TASK REQUIREMENTS: Scan the records for the word "lines". Return each line where it is found.

DATASET EXTRACT:
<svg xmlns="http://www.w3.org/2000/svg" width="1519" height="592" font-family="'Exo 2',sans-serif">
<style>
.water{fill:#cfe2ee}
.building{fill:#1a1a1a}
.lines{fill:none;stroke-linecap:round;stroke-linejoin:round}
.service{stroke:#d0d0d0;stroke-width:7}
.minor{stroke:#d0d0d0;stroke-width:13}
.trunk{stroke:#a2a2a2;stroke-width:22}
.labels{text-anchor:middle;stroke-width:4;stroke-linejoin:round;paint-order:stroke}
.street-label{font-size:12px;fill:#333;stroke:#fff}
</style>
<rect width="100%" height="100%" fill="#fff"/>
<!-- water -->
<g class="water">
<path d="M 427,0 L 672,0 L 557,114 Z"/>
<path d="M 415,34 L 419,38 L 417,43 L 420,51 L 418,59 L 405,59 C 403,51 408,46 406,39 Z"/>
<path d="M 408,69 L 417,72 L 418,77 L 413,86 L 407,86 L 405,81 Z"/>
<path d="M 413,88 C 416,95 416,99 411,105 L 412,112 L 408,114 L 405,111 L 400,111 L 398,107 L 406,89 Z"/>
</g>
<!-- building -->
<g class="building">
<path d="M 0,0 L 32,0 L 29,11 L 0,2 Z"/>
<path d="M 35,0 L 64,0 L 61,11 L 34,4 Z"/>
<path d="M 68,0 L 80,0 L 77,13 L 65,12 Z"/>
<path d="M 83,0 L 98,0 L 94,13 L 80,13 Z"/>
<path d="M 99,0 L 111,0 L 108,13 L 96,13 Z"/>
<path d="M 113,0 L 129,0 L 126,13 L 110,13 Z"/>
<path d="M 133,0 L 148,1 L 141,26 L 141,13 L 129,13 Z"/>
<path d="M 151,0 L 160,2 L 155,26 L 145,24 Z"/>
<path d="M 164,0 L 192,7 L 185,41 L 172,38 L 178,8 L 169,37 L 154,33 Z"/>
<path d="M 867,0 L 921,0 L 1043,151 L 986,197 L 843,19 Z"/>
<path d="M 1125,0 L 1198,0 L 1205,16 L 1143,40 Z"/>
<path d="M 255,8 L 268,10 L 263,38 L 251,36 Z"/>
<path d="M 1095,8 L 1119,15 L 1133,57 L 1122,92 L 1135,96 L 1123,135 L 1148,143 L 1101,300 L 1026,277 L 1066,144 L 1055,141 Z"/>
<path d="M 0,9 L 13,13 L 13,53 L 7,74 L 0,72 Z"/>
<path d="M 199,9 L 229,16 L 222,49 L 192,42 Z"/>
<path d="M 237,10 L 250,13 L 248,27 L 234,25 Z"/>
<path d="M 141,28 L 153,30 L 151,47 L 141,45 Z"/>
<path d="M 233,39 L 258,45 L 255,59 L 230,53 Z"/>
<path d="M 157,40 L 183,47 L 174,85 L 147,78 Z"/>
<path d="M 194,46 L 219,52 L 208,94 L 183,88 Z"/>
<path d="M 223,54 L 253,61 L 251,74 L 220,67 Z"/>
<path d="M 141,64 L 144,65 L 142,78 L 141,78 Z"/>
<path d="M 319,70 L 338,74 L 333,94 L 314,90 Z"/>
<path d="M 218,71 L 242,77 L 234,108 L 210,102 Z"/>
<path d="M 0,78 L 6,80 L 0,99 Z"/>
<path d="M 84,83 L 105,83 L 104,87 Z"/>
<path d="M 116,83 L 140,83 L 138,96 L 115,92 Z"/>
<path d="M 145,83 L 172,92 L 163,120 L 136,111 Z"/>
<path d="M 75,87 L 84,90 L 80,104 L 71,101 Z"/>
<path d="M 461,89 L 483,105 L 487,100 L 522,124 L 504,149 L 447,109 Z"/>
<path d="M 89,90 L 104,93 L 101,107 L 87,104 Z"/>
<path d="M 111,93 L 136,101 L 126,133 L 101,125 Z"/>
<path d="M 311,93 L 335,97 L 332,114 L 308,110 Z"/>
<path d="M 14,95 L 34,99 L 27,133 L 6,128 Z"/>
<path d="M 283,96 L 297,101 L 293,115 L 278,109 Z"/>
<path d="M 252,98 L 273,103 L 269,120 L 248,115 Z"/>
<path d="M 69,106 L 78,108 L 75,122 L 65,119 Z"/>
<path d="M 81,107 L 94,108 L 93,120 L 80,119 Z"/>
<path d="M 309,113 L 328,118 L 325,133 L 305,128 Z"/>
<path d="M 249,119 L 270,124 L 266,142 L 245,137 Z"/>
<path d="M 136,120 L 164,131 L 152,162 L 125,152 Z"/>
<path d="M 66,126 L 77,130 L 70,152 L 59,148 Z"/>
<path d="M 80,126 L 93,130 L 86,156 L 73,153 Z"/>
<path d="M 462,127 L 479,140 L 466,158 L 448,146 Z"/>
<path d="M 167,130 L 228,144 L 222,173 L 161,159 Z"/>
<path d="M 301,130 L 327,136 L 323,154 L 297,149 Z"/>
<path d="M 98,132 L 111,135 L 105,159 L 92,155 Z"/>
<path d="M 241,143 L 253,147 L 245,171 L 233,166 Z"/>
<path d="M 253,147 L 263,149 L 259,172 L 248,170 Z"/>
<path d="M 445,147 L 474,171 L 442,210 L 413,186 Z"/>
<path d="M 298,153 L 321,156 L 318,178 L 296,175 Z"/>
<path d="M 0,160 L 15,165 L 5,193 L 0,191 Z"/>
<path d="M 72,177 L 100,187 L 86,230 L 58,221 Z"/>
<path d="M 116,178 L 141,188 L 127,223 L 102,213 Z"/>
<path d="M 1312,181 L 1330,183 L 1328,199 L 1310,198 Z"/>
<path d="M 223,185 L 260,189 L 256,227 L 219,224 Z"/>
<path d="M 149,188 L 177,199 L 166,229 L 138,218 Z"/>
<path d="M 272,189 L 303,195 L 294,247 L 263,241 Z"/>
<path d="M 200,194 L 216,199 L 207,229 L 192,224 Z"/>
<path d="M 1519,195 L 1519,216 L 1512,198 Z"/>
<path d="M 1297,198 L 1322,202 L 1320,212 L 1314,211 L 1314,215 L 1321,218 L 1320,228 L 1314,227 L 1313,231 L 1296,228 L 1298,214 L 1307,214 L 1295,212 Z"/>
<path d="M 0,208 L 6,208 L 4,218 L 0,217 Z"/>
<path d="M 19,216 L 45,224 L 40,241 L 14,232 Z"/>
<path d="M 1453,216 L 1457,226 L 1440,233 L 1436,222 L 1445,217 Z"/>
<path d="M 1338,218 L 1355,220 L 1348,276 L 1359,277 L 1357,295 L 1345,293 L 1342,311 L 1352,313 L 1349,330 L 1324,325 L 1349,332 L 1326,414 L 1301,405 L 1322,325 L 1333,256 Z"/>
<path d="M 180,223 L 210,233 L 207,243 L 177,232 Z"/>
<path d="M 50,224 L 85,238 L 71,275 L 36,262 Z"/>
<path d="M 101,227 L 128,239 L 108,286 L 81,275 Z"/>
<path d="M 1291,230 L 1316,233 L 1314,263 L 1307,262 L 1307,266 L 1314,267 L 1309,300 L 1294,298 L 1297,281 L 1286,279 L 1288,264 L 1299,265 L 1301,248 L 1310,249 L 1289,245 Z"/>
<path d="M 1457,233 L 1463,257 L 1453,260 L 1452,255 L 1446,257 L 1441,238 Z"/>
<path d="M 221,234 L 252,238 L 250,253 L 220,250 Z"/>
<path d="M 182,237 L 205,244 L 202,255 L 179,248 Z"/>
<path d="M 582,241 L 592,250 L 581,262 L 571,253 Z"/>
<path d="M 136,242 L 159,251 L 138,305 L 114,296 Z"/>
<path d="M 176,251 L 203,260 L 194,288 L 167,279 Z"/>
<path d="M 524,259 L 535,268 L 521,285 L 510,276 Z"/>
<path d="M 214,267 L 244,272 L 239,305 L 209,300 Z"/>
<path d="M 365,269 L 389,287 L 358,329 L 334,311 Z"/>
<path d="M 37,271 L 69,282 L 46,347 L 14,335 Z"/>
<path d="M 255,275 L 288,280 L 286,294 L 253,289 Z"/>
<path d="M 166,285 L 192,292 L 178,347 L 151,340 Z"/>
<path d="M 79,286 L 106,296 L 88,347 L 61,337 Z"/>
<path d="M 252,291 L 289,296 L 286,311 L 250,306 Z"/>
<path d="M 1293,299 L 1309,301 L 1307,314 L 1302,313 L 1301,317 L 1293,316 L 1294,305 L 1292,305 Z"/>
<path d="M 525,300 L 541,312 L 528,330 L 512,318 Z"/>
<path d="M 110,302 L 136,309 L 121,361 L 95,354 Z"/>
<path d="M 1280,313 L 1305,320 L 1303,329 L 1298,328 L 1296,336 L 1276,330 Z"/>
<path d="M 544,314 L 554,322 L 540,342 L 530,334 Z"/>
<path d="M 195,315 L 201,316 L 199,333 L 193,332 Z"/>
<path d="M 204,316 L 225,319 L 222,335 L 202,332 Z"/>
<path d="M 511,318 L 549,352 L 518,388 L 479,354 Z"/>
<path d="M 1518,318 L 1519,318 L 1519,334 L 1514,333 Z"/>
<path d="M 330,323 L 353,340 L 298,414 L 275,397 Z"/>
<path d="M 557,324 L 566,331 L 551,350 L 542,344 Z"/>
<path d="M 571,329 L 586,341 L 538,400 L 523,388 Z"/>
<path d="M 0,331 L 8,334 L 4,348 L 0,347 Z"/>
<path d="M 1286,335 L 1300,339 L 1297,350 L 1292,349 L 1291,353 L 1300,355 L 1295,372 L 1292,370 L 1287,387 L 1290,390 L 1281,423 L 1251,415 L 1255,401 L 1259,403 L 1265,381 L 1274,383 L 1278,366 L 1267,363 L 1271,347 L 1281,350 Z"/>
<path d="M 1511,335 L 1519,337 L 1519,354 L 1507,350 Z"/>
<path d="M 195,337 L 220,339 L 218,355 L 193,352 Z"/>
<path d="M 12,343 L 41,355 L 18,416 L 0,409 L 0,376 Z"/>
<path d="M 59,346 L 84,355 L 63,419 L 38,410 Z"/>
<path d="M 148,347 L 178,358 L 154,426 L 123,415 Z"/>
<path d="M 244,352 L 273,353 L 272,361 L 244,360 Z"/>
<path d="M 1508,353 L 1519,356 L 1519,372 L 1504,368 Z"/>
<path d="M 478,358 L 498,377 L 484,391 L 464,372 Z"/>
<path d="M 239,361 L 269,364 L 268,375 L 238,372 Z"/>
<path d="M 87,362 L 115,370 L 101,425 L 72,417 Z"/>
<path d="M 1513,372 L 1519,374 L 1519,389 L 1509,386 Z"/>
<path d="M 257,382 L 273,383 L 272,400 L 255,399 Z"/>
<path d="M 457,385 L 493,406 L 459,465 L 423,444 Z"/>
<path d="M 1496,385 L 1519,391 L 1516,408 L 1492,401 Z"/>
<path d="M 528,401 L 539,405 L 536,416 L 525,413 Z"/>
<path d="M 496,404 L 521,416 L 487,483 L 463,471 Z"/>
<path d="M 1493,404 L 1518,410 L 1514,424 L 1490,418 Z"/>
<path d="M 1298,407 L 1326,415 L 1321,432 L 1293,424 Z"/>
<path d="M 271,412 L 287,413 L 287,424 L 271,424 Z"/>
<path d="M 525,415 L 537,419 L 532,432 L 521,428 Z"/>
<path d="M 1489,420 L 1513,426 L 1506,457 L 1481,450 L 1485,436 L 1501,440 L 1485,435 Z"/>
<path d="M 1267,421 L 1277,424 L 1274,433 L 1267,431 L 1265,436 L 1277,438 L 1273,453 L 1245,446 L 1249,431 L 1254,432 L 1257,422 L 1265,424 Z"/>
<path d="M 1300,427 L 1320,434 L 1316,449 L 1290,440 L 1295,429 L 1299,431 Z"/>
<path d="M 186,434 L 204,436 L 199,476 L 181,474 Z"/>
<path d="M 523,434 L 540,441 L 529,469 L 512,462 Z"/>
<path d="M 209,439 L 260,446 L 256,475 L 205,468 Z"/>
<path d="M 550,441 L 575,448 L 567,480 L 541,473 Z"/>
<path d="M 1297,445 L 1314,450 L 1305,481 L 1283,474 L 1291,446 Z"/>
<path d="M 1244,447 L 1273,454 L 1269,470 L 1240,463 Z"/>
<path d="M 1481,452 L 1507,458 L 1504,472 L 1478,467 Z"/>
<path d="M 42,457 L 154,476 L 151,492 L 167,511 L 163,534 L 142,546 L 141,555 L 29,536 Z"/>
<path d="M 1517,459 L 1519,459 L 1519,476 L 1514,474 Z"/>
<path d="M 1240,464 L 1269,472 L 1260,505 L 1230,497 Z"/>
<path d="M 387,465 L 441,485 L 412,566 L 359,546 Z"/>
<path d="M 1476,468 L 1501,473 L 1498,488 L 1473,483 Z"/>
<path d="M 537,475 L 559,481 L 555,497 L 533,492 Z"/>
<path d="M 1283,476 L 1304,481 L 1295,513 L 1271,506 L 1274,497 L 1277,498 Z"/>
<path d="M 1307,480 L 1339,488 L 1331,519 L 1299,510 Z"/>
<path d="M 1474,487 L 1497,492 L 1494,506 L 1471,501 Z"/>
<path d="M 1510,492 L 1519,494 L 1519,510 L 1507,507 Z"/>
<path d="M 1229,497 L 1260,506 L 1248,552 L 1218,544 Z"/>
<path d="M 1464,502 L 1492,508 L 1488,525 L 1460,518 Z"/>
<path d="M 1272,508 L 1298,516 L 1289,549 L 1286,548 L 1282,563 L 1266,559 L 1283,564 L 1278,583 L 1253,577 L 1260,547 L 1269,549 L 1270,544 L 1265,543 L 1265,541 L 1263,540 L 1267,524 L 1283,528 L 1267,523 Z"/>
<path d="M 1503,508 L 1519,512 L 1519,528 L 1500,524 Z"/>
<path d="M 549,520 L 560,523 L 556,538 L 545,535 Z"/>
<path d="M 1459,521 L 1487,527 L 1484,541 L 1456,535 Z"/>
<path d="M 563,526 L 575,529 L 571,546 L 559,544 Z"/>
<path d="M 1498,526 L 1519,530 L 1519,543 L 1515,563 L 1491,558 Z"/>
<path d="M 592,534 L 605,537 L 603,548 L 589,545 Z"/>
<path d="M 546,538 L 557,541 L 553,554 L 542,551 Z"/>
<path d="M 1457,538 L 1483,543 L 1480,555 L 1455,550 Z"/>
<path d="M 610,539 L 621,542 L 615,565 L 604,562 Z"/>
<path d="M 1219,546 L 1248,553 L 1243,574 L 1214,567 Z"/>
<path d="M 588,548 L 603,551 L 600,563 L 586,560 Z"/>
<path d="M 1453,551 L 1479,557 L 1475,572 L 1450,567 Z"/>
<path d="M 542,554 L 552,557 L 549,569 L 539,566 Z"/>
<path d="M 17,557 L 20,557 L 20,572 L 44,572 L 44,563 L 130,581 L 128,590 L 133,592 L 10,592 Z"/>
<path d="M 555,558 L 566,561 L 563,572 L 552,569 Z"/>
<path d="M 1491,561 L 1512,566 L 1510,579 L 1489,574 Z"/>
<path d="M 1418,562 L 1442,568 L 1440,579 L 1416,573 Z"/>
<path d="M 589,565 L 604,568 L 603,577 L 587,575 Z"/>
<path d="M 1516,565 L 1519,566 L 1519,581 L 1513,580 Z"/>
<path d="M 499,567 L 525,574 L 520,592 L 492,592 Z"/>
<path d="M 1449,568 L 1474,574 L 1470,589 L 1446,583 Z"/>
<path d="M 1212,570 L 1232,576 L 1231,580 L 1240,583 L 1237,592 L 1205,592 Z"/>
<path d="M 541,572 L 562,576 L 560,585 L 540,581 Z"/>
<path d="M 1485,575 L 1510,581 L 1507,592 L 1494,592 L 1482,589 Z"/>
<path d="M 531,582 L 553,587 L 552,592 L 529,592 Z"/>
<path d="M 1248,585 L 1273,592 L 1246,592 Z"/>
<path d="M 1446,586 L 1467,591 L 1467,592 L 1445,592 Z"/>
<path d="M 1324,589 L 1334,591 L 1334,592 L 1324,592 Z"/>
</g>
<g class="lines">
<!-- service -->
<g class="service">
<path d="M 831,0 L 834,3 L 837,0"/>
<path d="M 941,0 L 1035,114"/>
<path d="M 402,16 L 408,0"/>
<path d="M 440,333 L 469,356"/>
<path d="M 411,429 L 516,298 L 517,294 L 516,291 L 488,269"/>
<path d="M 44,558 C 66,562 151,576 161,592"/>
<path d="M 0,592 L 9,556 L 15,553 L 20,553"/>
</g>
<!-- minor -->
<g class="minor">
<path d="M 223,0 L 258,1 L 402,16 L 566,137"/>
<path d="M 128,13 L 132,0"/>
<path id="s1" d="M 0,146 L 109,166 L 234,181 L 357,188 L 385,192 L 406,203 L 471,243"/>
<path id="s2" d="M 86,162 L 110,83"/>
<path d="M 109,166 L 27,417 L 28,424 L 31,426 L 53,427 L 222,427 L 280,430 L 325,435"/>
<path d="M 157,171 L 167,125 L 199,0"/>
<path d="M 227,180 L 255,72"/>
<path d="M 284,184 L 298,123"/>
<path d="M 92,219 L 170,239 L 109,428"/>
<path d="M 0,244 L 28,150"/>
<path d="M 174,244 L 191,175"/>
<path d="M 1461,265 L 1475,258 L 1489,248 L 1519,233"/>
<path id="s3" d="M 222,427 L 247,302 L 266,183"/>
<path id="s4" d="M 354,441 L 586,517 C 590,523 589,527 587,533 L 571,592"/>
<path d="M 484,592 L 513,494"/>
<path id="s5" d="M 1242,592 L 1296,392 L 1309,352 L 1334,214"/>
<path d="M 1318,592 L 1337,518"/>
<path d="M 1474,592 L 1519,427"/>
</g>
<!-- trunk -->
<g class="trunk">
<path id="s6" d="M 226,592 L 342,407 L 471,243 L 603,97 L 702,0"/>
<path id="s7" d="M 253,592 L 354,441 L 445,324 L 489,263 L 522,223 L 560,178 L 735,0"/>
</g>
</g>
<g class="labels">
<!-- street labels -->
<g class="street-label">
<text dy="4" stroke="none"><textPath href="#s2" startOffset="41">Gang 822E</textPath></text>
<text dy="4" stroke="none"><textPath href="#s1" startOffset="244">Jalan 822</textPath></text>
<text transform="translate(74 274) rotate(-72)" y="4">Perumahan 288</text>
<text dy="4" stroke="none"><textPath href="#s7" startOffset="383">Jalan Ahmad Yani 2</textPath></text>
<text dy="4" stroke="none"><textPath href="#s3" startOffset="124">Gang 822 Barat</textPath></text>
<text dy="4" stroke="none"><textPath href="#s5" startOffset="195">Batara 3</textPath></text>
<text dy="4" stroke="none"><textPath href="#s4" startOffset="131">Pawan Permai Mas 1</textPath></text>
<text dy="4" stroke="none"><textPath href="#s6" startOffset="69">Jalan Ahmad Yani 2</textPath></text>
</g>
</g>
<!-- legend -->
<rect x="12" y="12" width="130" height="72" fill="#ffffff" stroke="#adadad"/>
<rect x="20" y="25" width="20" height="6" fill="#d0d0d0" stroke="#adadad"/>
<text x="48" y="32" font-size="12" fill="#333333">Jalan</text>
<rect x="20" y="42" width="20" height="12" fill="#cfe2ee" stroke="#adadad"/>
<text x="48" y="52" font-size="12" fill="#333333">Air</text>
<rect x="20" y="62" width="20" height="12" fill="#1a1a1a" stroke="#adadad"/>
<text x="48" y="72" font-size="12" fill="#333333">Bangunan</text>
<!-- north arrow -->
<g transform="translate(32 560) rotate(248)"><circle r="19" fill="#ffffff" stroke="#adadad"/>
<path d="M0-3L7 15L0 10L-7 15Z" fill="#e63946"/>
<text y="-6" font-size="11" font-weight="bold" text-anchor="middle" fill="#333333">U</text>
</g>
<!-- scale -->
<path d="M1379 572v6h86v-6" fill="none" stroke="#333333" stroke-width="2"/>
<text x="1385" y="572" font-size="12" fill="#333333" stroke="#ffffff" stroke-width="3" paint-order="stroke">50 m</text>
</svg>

SOLUTION FOR THIS PROBLEM:
.lines{fill:none;stroke-linecap:round;stroke-linejoin:round}
<g class="lines">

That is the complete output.